Lecture 1

Question 1

How is iron acquired by bacteria

Answer 1

1. Transporters
2. Siderophores
3. Transferrin/ Lactoferrin binding proteins

Question 2

What are siderophores

Answer 2

Low molecular weight molecules that chelate iron with a high and specific affinity

Question 3

What is the Fenton reaction and what is it caused by

Answer 3

The Fenton reaction is a cascade of reactive oxygen species as a result of uncontrolled iron resulting in hydroxyl ions which harm DNA

Question 4

Where do reactive oxygen species come from?

Answer 4

Aerobic metabolism, environmental sources such as competing organisms. For example, S. Aureus produces H2O2 to kill other bacteria in its environment, neutrophils and macrophages (use ROS to kill off bacteria)

Question 5

How is iron uptake regulated

Answer 5

Low iron requires uptake systems and high iron turns off uptake systems.

Controlled by FUR (ferric uptake regulator).

When there’s too much iron, FUR binds to the repressor and stops transcription of uptake siderophore transporters

Question 6

What is ferric uptake regulator

Answer 6

It’s a small protein (17kDA) which is a transcriptional repressor, preventing transcription upstream.

It responds to the level or iron. Iron acting as the co-repressor.

Question 7

What genes encode for FE(II) uptake siderophore transporters in S.aureus

Answer 7

sstA and sirA

Question 8

What genes encode for iron-hydroxamate uptake transporters in S. aureus

Answer 8

fhuA, fhuC, fhuD

Question 9

What does FUR regulate

Answer 9

FUR positively regulates catalase to prevent the fenton reaction. Catalase is an enzyme that removes H2O2 into H2O and O2

FUR negatively regulates iron transporters

Question 10

Example of a catalase in S.aureus

Answer 10

KatA.

Question 11

What is PerR and where does it bind

Answer 11

PerR is a peroxide regulator. It’s a Fur homologue

It binds to PerR box and represses gene expression of catalase (as a result of peroxide stress)

Question 12

What does PerR regulate

Answer 12

It regulates iron storage and antioxidants such as Fur, MrgA, TrxB, ferritin, catalase, AhpC peroxidase

Question 13

What is manganese essential for

Answer 13

It’s an essential cofactor in bacteria needed for sugar metabolism, signal transduction and oxidative stress resistance.

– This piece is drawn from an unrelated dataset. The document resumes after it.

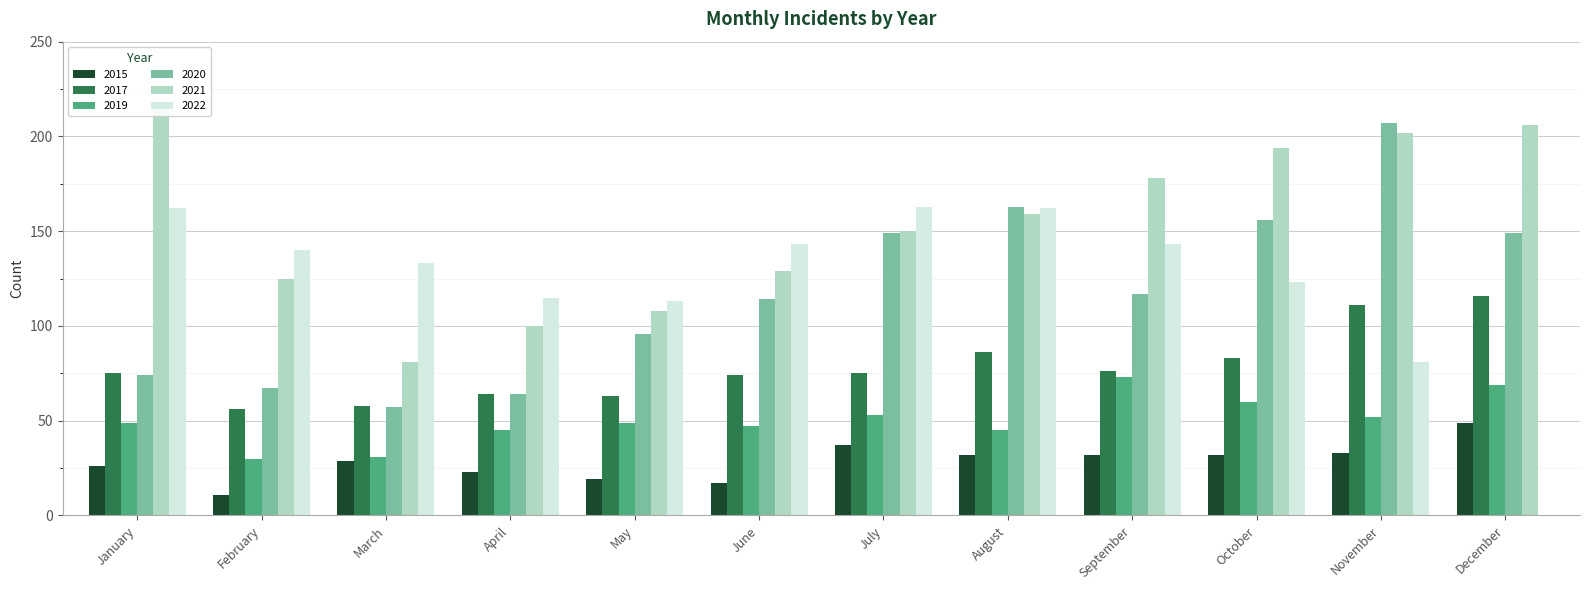

Where is 2021 nearest to the value 149?

July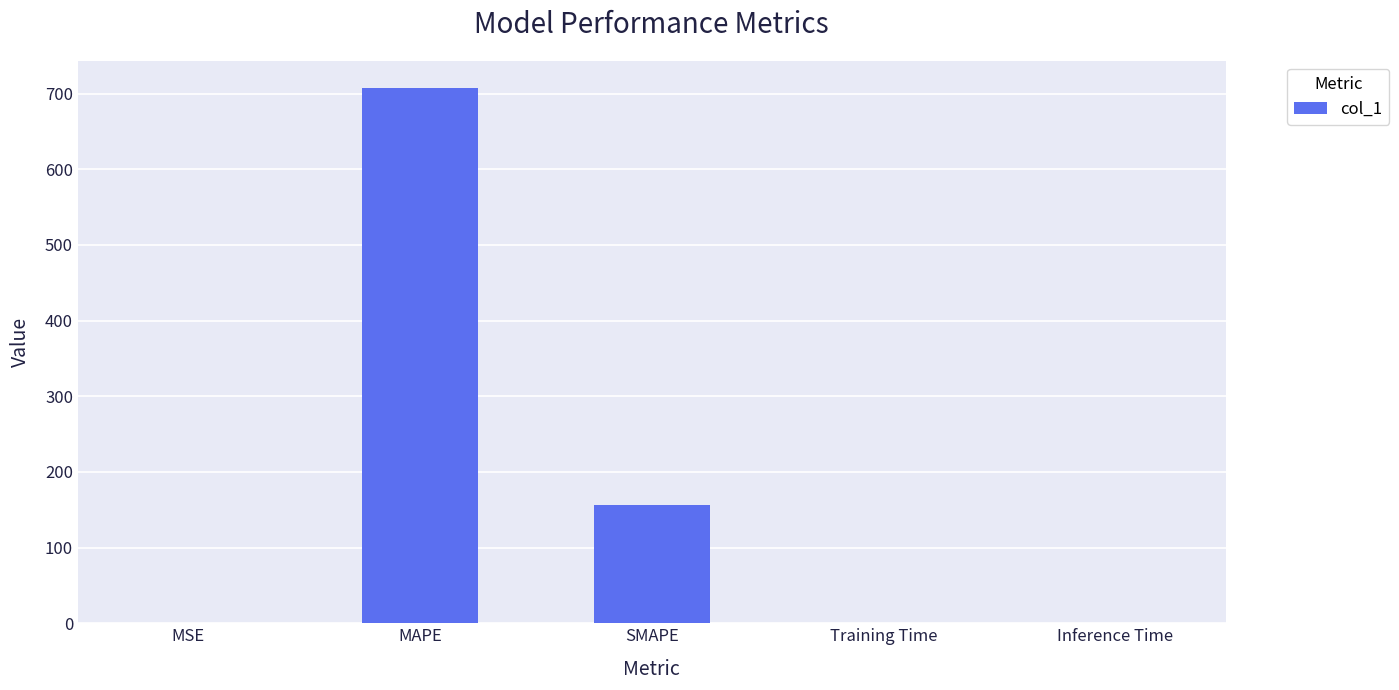

True or false: the data shows 0.0 at Training Time.

True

It’s also important for the detoxification of ROS

Question 14

What are the two Mn2+ transporters and what are they controlled by

Answer 14

MntA (major transporter) and MntH.

They’re controlled by MntR (Manganese transport regulator). MntR represses the transcription of mntA in the presence of Mn2+

Question 15

What is regulation of Mn2+ transport crucial for

Answer 15

Critical for maintaining metal homeostasis

Question 16

What are the roles of Mn2+

Answer 16

• Acts as a superoxide scavenger, removing superoxide’s.

Having enough Mn2+ means that you can repress and prevent Fenton reaction.

In S.aureus, high levels of Mn2+ means they don’t need oxidative stress resistance enzymes

Question 17

Equation of Mn2+ scavenging

Answer 17

Mn2+ + O2- +2H+ -> Mn3+ + H2O2 -> Mn2+ +O2 + 2H2O

Question 18

What is Mn2+ an energetically favourable alternative of

Answer 18

Superoxide dismutates e.g. SODA and SODM

Question 19

What do SODs do

Answer 19

Sods prevent accumulation of O2- which prevents bacterium from damage against products derived from O2- such as OONO-

Question 20

How does calprotectin protect the host from S.aureus

Answer 20

Calprotectin is a 10kDa:S100A9 protein made by neutrophils which sequesters Mn2+, inhibiting S.aureus growth and protecting the host.